Exercise: From the listing below, count the lines where the string "Tamil" occurs. Give the number, with no other words.

Exercise materials:
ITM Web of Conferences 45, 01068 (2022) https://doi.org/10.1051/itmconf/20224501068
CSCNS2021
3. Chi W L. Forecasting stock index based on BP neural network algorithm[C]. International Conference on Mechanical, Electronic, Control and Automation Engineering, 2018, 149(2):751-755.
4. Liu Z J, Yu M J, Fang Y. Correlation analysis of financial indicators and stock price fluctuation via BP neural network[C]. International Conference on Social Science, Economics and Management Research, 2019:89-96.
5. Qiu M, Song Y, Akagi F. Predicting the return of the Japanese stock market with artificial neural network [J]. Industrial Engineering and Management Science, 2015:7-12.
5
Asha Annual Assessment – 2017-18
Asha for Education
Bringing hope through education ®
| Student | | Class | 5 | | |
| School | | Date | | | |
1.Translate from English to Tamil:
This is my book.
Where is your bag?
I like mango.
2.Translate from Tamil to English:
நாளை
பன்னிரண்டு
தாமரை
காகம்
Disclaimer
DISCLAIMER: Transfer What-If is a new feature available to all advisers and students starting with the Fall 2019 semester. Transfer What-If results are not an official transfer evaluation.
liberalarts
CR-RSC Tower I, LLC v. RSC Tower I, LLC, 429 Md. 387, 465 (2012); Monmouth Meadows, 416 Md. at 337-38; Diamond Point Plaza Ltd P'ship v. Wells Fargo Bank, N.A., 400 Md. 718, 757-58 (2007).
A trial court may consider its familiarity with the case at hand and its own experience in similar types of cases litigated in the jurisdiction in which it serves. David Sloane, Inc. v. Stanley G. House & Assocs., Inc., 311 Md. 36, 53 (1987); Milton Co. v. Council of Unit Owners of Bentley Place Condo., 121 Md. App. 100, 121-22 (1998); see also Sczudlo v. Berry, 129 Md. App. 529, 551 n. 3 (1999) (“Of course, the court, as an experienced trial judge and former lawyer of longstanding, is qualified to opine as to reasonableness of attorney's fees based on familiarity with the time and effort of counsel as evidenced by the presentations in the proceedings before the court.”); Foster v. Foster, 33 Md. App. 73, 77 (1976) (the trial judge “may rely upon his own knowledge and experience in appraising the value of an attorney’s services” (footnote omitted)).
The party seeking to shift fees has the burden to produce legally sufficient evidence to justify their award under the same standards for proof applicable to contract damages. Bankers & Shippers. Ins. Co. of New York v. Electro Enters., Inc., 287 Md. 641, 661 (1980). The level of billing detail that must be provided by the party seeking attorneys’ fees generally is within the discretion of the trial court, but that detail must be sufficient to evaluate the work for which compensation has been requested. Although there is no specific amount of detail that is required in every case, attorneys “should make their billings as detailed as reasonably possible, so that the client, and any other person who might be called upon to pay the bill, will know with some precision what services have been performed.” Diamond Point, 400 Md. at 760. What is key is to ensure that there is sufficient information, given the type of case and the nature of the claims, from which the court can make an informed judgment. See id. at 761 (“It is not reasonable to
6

Task solution: 2